> [Testo riportato]
☆ ☆ ☆ ☆ ☆ ☆ ☆
Anello Artana-Pizzonero-Suzzi-Bogli-Artana, nell'incontaminata Val Boreca

PARTENZA E ARRIVO: Artana (Pc)

TAPPE INTERMEDIE: Pizzonero (Pc), Oratorio di S.Bernardo, Suzzi (Pc), Mulino di Suzzi, Bogli (Pc), Cappella di S. Rocco, Bucalon

LUNGHEZZA DEL PERCORSO: oltre 15 km 

TEMPO DI PERCORRENZA: circa 5 h.

SEGNAVIA: bianco-rosso 175 da Artana a Pizzonero; bianco-rosso 121 per il resto del percorso

 

 

Certo che questo povero postino, ai tempi, deve aver avuto due gambe mica da ridere. L'escursione ad anello che racconto oggi è meglio nota come "il giro del postino" proprio perché ricalca il percorso che seguiva, ai tempi, il portalettere per consegnare la corrispondenza nei paesi più sperduti della Val Boreca. Ora ci scherzo, ma da buon figlio - e soprattutto, nipote - di portalettere, ho una chiara idea, derivante dai racconti di mio nonno, della fatica immensa che dovevano sopportare i postini dei piccoli paesini di montagna ottanta e più anni fa, costretti a girare a piedi (prima: poi in bicicletta e in moto..) con qualsiasi condizione climatica, tra i vari paesi. Altro che aria condizionata.

A dire il vero, il percorso che ho seguito io, non è proprio il giro del postino nella sua versione completa: il tracciato originario (da percorrere nella direzione che ritenete più opportuna) parte infatti dal ponte sul fiume Boreca nei pressi di Belnome, il piccolo paesino in provincia di Piacenza dal quale ho raggiunto - raccontandolo qui sul blog - sia il Monte Alfeo che Tartago. Da qui, si può salire ad Artana, poi raggiungere Bogli, attraversare il fiume Boreca per arrivare al Mulino di Suzzi, quindi salire a Suzzi, raggiungere in piano Pizzonero e, infine, ridiscendere a Belnome e al ponte sul fiume. Io, per ragioni di tempo, ho leggermente ridotto il percorso evitando di passare per Belnome, compiendo comunque un'escursione di oltre 15 km e scegliendo di partire da Artana perché non ci ero mai stato prima.
☆ ☆ ☆ ☆ ☆ ☆ ☆
> [Dati di lavoro]
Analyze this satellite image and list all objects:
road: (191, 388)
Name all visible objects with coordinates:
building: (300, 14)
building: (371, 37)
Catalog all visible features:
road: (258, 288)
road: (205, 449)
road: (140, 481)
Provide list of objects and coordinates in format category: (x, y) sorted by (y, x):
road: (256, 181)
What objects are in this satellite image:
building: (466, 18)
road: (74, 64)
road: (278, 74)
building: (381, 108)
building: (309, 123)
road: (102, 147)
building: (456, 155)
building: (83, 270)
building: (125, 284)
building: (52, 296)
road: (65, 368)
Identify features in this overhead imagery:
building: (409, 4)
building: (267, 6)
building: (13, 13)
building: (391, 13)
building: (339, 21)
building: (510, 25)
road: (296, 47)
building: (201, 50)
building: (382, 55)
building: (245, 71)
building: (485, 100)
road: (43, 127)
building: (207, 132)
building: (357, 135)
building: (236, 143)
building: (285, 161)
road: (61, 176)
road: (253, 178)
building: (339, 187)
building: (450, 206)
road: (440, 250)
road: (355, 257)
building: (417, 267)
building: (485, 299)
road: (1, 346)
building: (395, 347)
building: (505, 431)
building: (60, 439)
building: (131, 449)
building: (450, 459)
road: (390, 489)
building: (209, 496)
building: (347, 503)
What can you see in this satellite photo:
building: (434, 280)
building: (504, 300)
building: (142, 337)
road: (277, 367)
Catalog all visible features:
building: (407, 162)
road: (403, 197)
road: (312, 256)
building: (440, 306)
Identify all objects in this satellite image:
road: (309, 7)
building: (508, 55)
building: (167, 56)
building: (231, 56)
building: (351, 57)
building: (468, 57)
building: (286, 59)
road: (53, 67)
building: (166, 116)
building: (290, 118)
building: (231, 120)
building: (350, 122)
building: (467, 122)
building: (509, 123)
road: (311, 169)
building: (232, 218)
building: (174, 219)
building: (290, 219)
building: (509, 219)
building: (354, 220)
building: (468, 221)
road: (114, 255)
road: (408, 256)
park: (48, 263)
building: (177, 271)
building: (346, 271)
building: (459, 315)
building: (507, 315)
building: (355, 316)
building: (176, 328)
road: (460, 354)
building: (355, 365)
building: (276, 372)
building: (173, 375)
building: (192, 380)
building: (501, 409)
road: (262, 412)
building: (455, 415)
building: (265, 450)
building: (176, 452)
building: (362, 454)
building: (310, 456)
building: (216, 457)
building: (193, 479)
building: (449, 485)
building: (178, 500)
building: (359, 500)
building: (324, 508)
☆ ☆ ☆ ☆ ☆ ☆ ☆
> [Esercizi proposti]
1 - Duplica integralmente il testo sull'escursione ad anello in Val Boreca.
2 - Formatta come lista JSON di stringhe il tratto delle righe che va da quella contenente "What can you" fino a quella contenente "building: (440, 306)", estremi inclusi, con una stringa per ciascuna riga e senza quelle vuote.
Il testo e le righe costituiscono materiali distinti e indipendenti.

> [Soluzioni]
1 -
Anello Artana-Pizzonero-Suzzi-Bogli-Artana, nell'incontaminata Val Boreca

PARTENZA E ARRIVO: Artana (Pc)

TAPPE INTERMEDIE: Pizzonero (Pc), Oratorio di S.Bernardo, Suzzi (Pc), Mulino di Suzzi, Bogli (Pc), Cappella di S. Rocco, Bucalon

LUNGHEZZA DEL PERCORSO: oltre 15 km 

TEMPO DI PERCORRENZA: circa 5 h.

SEGNAVIA: bianco-rosso 175 da Artana a Pizzonero; bianco-rosso 121 per il resto del percorso

 

 

Certo che questo povero postino, ai tempi, deve aver avuto due gambe mica da ridere. L'escursione ad anello che racconto oggi è meglio nota come "il giro del postino" proprio perché ricalca il percorso che seguiva, ai tempi, il portalettere per consegnare la corrispondenza nei paesi più sperduti della Val Boreca. Ora ci scherzo, ma da buon figlio - e soprattutto, nipote - di portalettere, ho una chiara idea, derivante dai racconti di mio nonno, della fatica immensa che dovevano sopportare i postini dei piccoli paesini di montagna ottanta e più anni fa, costretti a girare a piedi (prima: poi in bicicletta e in moto..) con qualsiasi condizione climatica, tra i vari paesi. Altro che aria condizionata.

A dire il vero, il percorso che ho seguito io, non è proprio il giro del postino nella sua versione completa: il tracciato originario (da percorrere nella direzione che ritenete più opportuna) parte infatti dal ponte sul fiume Boreca nei pressi di Belnome, il piccolo paesino in provincia di Piacenza dal quale ho raggiunto - raccontandolo qui sul blog - sia il Monte Alfeo che Tartago. Da qui, si può salire ad Artana, poi raggiungere Bogli, attraversare il fiume Boreca per arrivare al Mulino di Suzzi, quindi salire a Suzzi, raggiungere in piano Pizzonero e, infine, ridiscendere a Belnome e al ponte sul fiume. Io, per ragioni di tempo, ho leggermente ridotto il percorso evitando di passare per Belnome, compiendo comunque un'escursione di oltre 15 km e scegliendo di partire da Artana perché non ci ero mai stato prima.

2 -
[
  "What can you see in this satellite photo:",
  "building: (434, 280)",
  "building: (504, 300)",
  "building: (142, 337)",
  "road: (277, 367)",
  "Catalog all visible features:",
  "building: (407, 162)",
  "road: (403, 197)",
  "road: (312, 256)",
  "building: (440, 306)"
]